UKIP und Turning Point UK stellen einen Übergriff auf Geflüchtete in Gravelines online

Nach Provokationen im Juni (siehe hier) haben britische Rechtsextreme nun einen nächtlichen Übergriff auf Geflüchtete im nordfranzösischen Gravelines verübt. Im Rahmen einer aggressiven Kampagne für Massendeportationen stellten sie nun Videoaufnahmen der Tat online. Dahinter steht die bereits bekannte Melange aus britischem Rechtsextremismus und einer bösartigen Spielart der christlichen Rechten, orientiert an der US-amerikanischen MAGA-Bewegung.
Das Video wurde, mit dem Parteilogo von UKIP versehen, am 30. September 2025 zunächst auf den X-Accounts der Partei und ihres Frontmanns Nick Tenconi veröffentlicht. Am 1. Oktober erschien es dann identisch auf dem Account von Turning Point UK. Die Organisation ist der britische Ableger von Turning Point USA, dem mobilisierungsstarken und politisch einflußreichen Projekt des ermordeten Aktivisten und Trump-Vertrauten Charles Kirk.

▸ Datenauszug
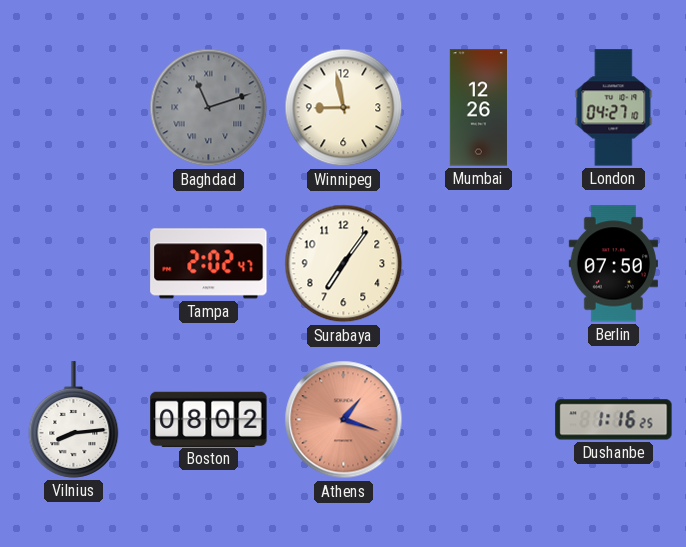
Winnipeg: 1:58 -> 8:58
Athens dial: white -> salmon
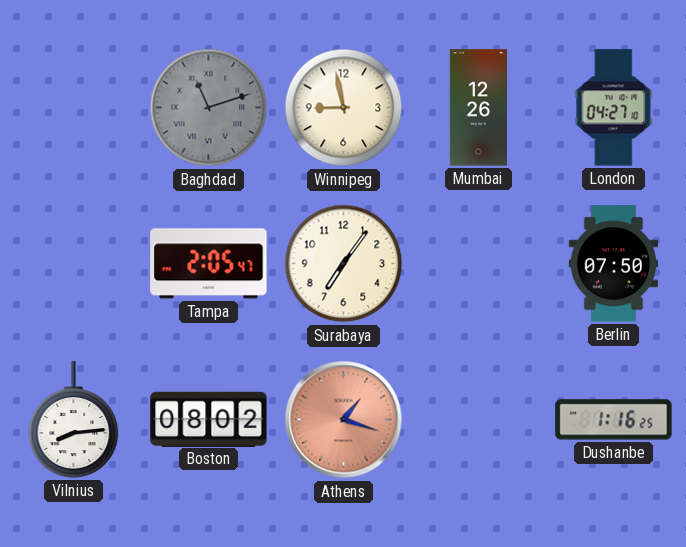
Tampa: 2:02 -> 2:05
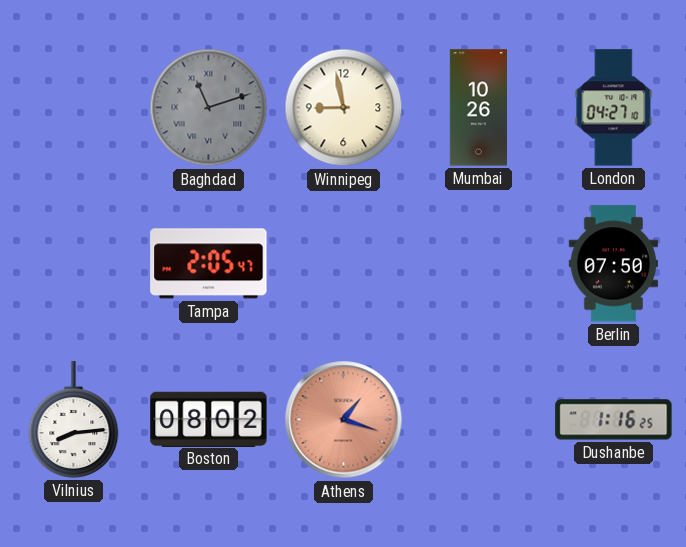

▸ Aufgaben
**A)** Kopieren Sie bitte aus dem Text über den Übergriff in Gravelines wortgetreu den Abschnitt, der mit „Nach Provokationen im“ beginnt und mit „Trump-Vertrauten Charles Kirk.“ endet.
**B)** Erklären Sie in ein bis drei Sätzen anhand des Textes über den Übergriff in Gravelines, wie Turning Point UK mit Charles Kirk zusammenhängt.
**C)** An welchem Datum wurde das Video laut dem Text über den Übergriff in Gravelines zuerst veröffentlicht?
Die Daten sind eigenständiges Material und gehören nicht zum Text über den Übergriff in Gravelines.

▸ Antworten
**A)**
Nach Provokationen im Juni (siehe hier) haben britische Rechtsextreme nun einen nächtlichen Übergriff auf Geflüchtete im nordfranzösischen Gravelines verübt. Im Rahmen einer aggressiven Kampagne für Massendeportationen stellten sie nun Videoaufnahmen der Tat online. Dahinter steht die bereits bekannte Melange aus britischem Rechtsextremismus und einer bösartigen Spielart der christlichen Rechten, orientiert an der US-amerikanischen MAGA-Bewegung.
Das Video wurde, mit dem Parteilogo von UKIP versehen, am 30. September 2025 zunächst auf den X-Accounts der Partei und ihres Frontmanns Nick Tenconi veröffentlicht. Am 1. Oktober erschien es dann identisch auf dem Account von Turning Point UK. Die Organisation ist der britische Ableger von Turning Point USA, dem mobilisierungsstarken und politisch einflußreichen Projekt des ermordeten Aktivisten und Trump-Vertrauten Charles Kirk.

**B)** Turning Point UK ist der britische Ableger von Turning Point USA. Turning Point USA war das mobilisierungsstarke und politisch einflussreiche Projekt des ermordeten Aktivisten und Trump-Vertrauten Charles Kirk.

**C)** Am 30. September 2025.